We're not talking about theoretical models of black boxes, though, we're talking about known mechanisms. A recursive function doesn't become iterative just because it could be thought of as iterative (because eventually the CPU does loop over some sequence of instructions). We still say it's recursive.
>I’m not sure what the usefulness is
I suppose part of the usefulness is to de-mystify LLMs. If you can understand what Markov chains do, the thought "oh. An LLMs is just a much more complex Markov chain" can help reasoning about them.

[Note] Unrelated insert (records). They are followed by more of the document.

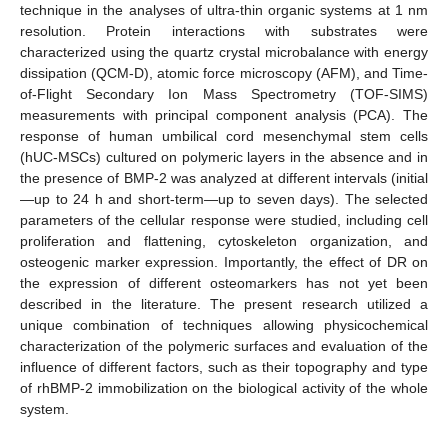
technique in the analyses of ultra-thin organic systems at 1 nm
resolution. Protein interactions with substrates were
characterized using the quartz crystal microbalance with energy
dissipation (QCM-D), atomic force microscopy (AFM), and Time-
of-Flight Secondary Ion Mass Spectrometry (TOF-SIMS)
measurements with principal component analysis (PCA). The
response of human umbilical cord mesenchymal stem cells
(hUC-MSCs) cultured on polymeric layers in the absence and in
the presence of BMP-2 was analyzed at different intervals (initial
—up to 24 h and short-term—up to seven days). The selected
parameters of the cellular response were studied, including cell
proliferation and flattening, cytoskeleton organization, and
osteogenic marker expression. Importantly, the effect of DR on
the expression of different osteomarkers has not yet been
described in the literature. The present research utilized a
unique combination of techniques allowing physicochemical
characterization of the polymeric surfaces and evaluation of the
influence of different factors, such as their topography and type
of rhBMP-2 immobilization on the biological activity of the whole
system.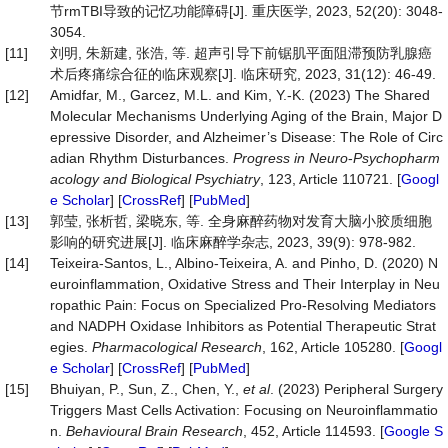
节rmTBI导致的记忆功能障碍[J]. 重庆医学, 2023, 52(20): 3048-
3054.
[11]
刘明, 朱新建, 张浩, 等. 超声引导下前锯肌平面阻滞预防乳腺癌
术后疼痛综合征的临床观察[J]. 临床研究, 2023, 31(12): 46-49.
[12]
Amidfar, M., Garcez, M.L. and Kim, Y.-K. (2023) The Shared
Molecular Mechanisms Underlying Aging of the Brain, Major D
epressive Disorder, and Alzheimer’s Disease: The Role of Circ
adian Rhythm Disturbances.
Progress in
Ne
u
ro
-
Psychopharm
acology and Biological Psychiatry
, 123, Article 110721. [
Googl
e Scholar
] [
CrossRef
] [
PubMed
]
[13]
郭莹, 张析哲, 梁晓东, 等. 全身麻醉药物对发育大脑小胶质细胞
影响的研究进展[J]. 临床麻醉学杂志, 2023, 39(9): 978-982.
[14]
Teixeira-Santos, L., Albino-Teixeira, A. and Pinho, D. (2020) N
euroinflammation, Oxidative Stress and Their Interplay in Neu
ropathic Pain: Focus on Specialized Pro-Resolving Mediators
and NADPH Oxidase Inhibitors as Potential Therapeutic Strat
egies.
Pharmacological Research
, 162, Article 105280. [
Googl
e Scholar
] [
CrossRef
] [
PubMed
]
[15]
Bhuiyan, P., Sun, Z., Chen, Y.,
et al
. (2023) Peripheral Surgery
Triggers Mast Cells Activation: Focusing on Neuroinflammatio
n.
Behavioural
Brain Research
, 452, Article 114593. [
Google S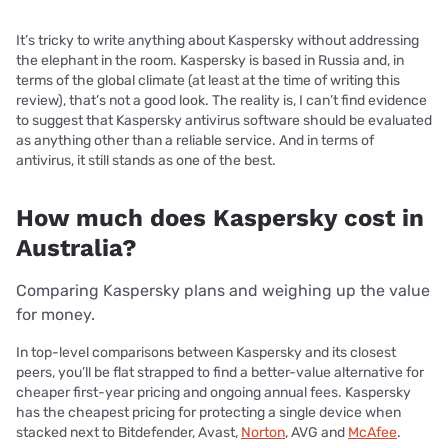
It’s tricky to write anything about Kaspersky without addressing
the elephant in the room. Kaspersky is based in Russia and, in
terms of the global climate (at least at the time of writing this
review), that’s not a good look. The reality is, I can’t find evidence
to suggest that Kaspersky antivirus software should be evaluated
as anything other than a reliable service. And in terms of
antivirus, it still stands as one of the best.
How much does Kaspersky cost in
Australia?
Comparing Kaspersky plans and weighing up the value
for money.
In top-level comparisons between Kaspersky and its closest
peers, you’ll be flat strapped to find a better-value alternative for
cheaper first-year pricing and ongoing annual fees. Kaspersky
has the cheapest pricing for protecting a single device when
stacked next to Bitdefender, Avast,
Norton
, AVG and
McAfee
.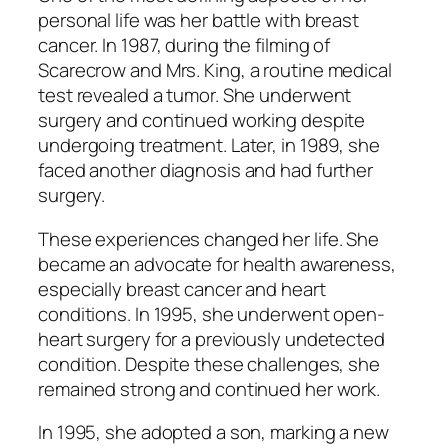
personal life was her battle with breast
cancer. In 1987, during the filming of
Scarecrow and Mrs. King
, a routine medical
test revealed a tumor. She underwent
surgery and continued working despite
undergoing treatment. Later, in 1989, she
faced another diagnosis and had further
surgery.
These experiences changed her life. She
became an advocate for health awareness,
especially breast cancer and heart
conditions. In 1995, she underwent open-
heart surgery for a previously undetected
condition. Despite these challenges, she
remained strong and continued her work.
In 1995, she adopted a son, marking a new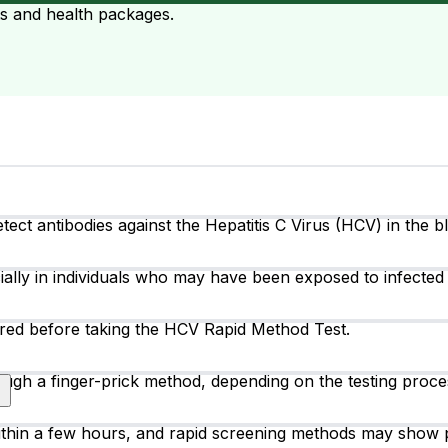
ts and health packages.
ct antibodies against the Hepatitis C Virus (HCV) in the blo
cially in individuals who may have been exposed to infected 
uired before taking the HCV Rapid Method Test.
ough a finger-prick method, depending on the testing proce
thin a few hours, and rapid screening methods may show p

If you include the entire past history as part of the state, then any stochastic process becomes a Markov process.
Any computer program (without network stuff or inputs for a time (assume your computer has a true RNG module)) you could run is a Markov process. Just say that your state space is the space of possible ways the memory of the computer can be.
Saying that the LLM is “just” a Markov process seems to be doing something a bit weird with that “just”.
>Any computer program (without network stuff or inputs for a time (assume your computer has a true RNG module)) you could run is a Markov process. Just say that your state space is the space of possible ways the memory of the computer can be.
No. The entire computer is a Markov process in that situation. An individual process may still remember its past states and therefore not be Markovian. See the example I gave about allowing or blocking transactions.
By “memory” I was including whatever is on disk, and the values of all the CPU registers, and all the CPU flags, etc.
So, yeah, the state of the computer (regarded as an abstract machine, not viewed at the level of the physical hardware)
Oh, you mean because I said a particular program, and other things on the computer could interfere with the program. Ok, point. I was imagining a computer that just had a single program running on it (with no separate OS) I guess? But yeah, good point, I certainly didn’t make my idea precise enough (in my own mind or in my words).
Yes, I understood what you meant and my answer assumes that the contents of all memory -- volatile and persistent -- constitute the state of the machine.
It doesn't matter whether the program is the only thing the computer is doing or whether there are other things running on the same machine. The program considered as a machine unto itself is a conceptually different thing from the underlying hardware. The Markov property is a way to reason about how a process interacts with its state. "I could design a Markov process that's semantically equivalent to a non-Markov process, by just including more state" is a pointless statement. The whole point of the discrimination is to reason about the thing you're studying.
>what an actual non-Markovian LLM would look like? Something which has an infinite context? It's not physically possible... At this point it sounds like "it's a Markov chain" is not a very useful statement.
Uh... You're moving the goalposts. I don't know the exact definition of "LLM", but let's suppose that it and the definition of "Markov chain" make us conclude that LLMs are necessarily Markov chains. "It's a Markov chain" is still a useful statement, because there are processes that are neither LLMs nor Markov chains.
The point being made is equivalent to pointing out that by strict mathematical definition there aren't physically reliazable distinguishably-non-Markovian processes, because computers are finite objects. Yes, you can talk about Markov chains as referring to everything up to and including actual human brains, but the kind of Markov chains people actually refer to as Markovian in practice are much more specific than that, typically those systems with structurally simple, indexical nodes, but sometimes extending to more complex ideas like RNNs where the states are at least of finite bandwidth. An LLM not only has continuous-valued nodes, it has nodes whose description length grows proportionally to and theoretically-unboundedly with respect to the size of its history.